Posted to user@pig.apache.org by "Dan DeCapria, CivicScience" <da...@civicscience.com> on 2013/03/11 20:35:53 UTC

Pigify Data Input to UDF for Unit Testing

First poster here! Really excited to get some feedback and contribute to
Pig!

I am attempting to simplify the UDF input process in the context of scaling
JUnit testing. Previously, to create a valid Pig input for my UDFs for
JUnit testing, I have had to make each layer/nesting of the Pig input from
org.apache.pig.data.* constructs, per each use case to unit test.  I am
looking for a quick methodology to simplify this process and to scale for
addition unit testing.  A use case is defined below:

Assume the input schema is defined a priori.  Assume also that the
outputSchema is properly defined in the UDF to be unit tested. Illustrating
the InputSchema from the prior pig process, I have the InputData in the
form of InputSchema, per my testing UDF. Conceptually, the unit testing
approach is as follows:

InputSchema
bag_a:bag{tuple_b:tuple(tuple_c1:tuple(tuple_d1:tuple(field_a:chararray,field_b:chararray)),field_e:chararray)}

OutputSchema
bag_a:bag{tuple_b:tuple(tuple_c1:tuple(tuple_d1:tuple(field_a:chararray,field_b:chararray),tuple_d2:tuple(field_c:chararray,field_d:chararray)),field_e:chararray)}

Prior (non-scalable) methodology:
Create bag_a DataBag.
Create tuple_b Tuple.
Create tuple_c1 Tuple.
Create tuple_d1 Tuple.
append data field_a to tuple_d1.  append data field_b to tuple_d1.
append tuple_c1 to tuple_b. append data field_e to tuple_b.
append tuple_b to bag_a.
unit test UDF(bag_a). //

Is there a way to 'pigify' the InputSchema data String, as it appears from
illustrate of the prior pig process, to be fed into the UDF(InputData),
such that I do not have to perform the Prior methodology explicitly? A
solution would be ideal of the form:

Awesome methodology:
String_of_data_in_inputFormat:
 bag_a:bag{tuple_b:tuple(tuple_c1:tuple(tuple_d1:tuple(field_a:chararray,field_b:chararray)),field_b)}
DataBag bag_a = pigify(String_of_data_in_inputFormat);
unit test UDF(bag_a). //

Thanks in advance,

-Dan DeCapria

Re: Pigify Data Input to UDF for Unit Testing

Posted by "Dan DeCapria, CivicScience" <da...@civicscience.com>.
Bumping, and improving simplicity of the use case.

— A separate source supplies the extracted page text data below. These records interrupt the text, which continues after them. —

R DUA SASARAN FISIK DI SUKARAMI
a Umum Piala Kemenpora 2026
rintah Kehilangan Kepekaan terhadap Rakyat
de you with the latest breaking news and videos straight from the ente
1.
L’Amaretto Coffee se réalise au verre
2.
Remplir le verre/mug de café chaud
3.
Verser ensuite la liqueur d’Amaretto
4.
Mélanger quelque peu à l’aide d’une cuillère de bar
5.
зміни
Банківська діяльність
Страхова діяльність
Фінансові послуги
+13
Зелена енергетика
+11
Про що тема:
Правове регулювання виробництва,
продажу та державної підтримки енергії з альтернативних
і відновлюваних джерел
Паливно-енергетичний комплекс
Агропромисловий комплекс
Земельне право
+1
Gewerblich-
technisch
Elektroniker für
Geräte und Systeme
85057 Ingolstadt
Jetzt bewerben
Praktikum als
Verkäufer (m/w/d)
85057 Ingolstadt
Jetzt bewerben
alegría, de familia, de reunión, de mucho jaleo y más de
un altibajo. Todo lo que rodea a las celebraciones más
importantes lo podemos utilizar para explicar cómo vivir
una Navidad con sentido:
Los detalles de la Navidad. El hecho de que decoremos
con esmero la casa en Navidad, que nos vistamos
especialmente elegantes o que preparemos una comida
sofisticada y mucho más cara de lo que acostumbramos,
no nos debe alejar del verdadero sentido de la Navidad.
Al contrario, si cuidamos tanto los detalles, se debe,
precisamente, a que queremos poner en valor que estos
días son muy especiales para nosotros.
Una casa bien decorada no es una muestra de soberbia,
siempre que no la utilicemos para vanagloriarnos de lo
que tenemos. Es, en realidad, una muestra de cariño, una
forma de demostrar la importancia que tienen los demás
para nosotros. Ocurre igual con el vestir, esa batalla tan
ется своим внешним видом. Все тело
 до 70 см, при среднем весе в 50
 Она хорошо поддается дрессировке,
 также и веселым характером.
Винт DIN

In Java, with a filled DataBag bag, invoke a SerDe like operation, such
that:

Assume DataBag bag instantiated and filled;
String bag_string = bag.toString();
DataBag new_bag = some_deserializer(bag_string);
new_bag.equals(bag) returns true;

Does there exist an ots method or process 'some_deserializer()' to go from
the .toString String back to an org.apache.pig.data.DataBag?

Many Thanks!